**PROBLEM REQUIREMENTS**
What number of lines in the data below contain the string "install"? Answer with that number alone.

##############################

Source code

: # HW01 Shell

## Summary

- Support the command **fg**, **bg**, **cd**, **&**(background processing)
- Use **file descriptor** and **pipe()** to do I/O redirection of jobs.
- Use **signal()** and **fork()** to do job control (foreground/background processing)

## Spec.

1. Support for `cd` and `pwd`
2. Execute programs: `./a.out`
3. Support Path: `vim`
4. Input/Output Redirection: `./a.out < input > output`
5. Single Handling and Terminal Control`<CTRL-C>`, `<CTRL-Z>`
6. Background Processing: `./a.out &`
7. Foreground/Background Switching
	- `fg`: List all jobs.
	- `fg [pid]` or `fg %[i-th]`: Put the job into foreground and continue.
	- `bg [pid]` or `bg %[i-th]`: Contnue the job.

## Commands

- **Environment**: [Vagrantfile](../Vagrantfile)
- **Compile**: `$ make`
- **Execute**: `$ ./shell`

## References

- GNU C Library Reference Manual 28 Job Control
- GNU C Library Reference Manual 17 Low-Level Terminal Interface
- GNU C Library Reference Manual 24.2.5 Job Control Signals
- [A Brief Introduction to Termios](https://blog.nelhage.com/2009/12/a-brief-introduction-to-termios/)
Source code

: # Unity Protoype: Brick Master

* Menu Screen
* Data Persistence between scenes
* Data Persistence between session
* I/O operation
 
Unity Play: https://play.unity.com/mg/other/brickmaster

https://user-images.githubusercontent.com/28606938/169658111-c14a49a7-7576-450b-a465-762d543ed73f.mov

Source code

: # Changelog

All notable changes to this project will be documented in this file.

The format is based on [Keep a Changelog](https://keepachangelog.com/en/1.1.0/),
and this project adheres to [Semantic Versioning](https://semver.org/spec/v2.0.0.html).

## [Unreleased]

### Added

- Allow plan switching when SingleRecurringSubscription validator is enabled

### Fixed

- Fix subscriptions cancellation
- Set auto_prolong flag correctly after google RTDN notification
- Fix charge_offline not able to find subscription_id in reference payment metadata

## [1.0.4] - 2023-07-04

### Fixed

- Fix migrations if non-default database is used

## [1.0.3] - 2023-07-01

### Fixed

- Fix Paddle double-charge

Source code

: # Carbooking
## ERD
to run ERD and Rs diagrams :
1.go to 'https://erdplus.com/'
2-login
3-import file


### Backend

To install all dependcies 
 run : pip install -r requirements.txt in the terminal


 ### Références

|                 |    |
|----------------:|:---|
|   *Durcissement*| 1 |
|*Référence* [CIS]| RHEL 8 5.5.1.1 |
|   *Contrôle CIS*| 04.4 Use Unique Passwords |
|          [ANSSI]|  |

##############################

**OUTPUT FOR THIS TASK**
2